BEGIN Task material
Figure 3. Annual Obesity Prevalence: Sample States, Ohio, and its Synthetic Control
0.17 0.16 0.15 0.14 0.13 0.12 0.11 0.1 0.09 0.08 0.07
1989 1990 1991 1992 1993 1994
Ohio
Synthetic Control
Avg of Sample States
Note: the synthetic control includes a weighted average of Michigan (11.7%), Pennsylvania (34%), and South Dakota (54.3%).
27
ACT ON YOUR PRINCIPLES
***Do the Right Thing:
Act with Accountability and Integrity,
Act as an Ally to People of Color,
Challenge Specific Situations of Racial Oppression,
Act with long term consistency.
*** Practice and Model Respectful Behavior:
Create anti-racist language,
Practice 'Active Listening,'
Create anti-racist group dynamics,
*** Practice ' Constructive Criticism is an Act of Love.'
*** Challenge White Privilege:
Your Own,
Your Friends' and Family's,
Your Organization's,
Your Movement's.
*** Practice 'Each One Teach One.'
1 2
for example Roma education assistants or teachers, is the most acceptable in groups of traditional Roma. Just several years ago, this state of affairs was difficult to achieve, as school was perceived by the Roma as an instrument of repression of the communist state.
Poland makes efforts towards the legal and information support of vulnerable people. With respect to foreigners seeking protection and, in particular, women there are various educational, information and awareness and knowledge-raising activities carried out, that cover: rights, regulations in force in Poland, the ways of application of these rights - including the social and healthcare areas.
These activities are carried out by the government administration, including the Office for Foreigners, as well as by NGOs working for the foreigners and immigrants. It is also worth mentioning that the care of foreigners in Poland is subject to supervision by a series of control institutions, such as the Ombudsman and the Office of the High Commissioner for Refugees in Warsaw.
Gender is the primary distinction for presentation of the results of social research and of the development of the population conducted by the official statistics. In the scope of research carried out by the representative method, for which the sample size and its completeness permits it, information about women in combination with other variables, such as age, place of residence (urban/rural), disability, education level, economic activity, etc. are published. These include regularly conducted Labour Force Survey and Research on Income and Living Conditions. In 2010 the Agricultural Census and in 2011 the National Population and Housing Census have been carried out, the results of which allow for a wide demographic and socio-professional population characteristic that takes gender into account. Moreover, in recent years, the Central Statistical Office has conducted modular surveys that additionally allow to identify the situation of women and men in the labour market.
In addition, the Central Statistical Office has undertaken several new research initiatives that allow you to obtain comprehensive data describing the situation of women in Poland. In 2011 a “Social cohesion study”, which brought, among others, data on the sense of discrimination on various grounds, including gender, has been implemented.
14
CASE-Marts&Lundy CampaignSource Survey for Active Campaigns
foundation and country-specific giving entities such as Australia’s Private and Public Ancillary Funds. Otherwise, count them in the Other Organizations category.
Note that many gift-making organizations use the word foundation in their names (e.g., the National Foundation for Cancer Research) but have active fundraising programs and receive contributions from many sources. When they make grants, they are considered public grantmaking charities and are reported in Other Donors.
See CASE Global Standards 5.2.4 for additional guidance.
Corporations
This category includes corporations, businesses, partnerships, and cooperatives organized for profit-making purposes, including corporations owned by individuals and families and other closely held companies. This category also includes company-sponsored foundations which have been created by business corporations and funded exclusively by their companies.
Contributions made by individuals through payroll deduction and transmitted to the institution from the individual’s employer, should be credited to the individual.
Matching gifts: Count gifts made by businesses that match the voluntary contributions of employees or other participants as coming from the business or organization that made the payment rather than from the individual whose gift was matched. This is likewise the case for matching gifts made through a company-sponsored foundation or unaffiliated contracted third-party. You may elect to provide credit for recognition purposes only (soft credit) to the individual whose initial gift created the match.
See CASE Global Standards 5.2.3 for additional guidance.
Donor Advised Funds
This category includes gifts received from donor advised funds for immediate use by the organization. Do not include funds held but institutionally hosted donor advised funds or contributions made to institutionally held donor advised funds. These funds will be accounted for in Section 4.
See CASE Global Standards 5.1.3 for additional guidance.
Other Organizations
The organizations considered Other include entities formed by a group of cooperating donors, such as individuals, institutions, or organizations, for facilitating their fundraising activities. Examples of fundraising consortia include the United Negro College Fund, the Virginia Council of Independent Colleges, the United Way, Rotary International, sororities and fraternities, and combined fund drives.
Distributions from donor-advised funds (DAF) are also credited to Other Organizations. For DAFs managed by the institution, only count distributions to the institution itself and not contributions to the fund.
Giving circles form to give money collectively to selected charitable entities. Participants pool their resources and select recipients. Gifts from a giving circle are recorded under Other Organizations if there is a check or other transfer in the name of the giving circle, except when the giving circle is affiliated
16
END Task material
## Work required
Copy every line of the data above in which the string "held" appears.

## Response box
This category includes corporations, businesses, partnerships, and cooperatives organized for profit-making purposes, including corporations owned by individuals and families and other closely held companies. This category also includes company-sponsored foundations which have been created by business corporations and funded exclusively by their companies.
This category includes gifts received from donor advised funds for immediate use by the organization. Do not include funds held but institutionally hosted donor advised funds or contributions made to institutionally held donor advised funds. These funds will be accounted for in Section 4.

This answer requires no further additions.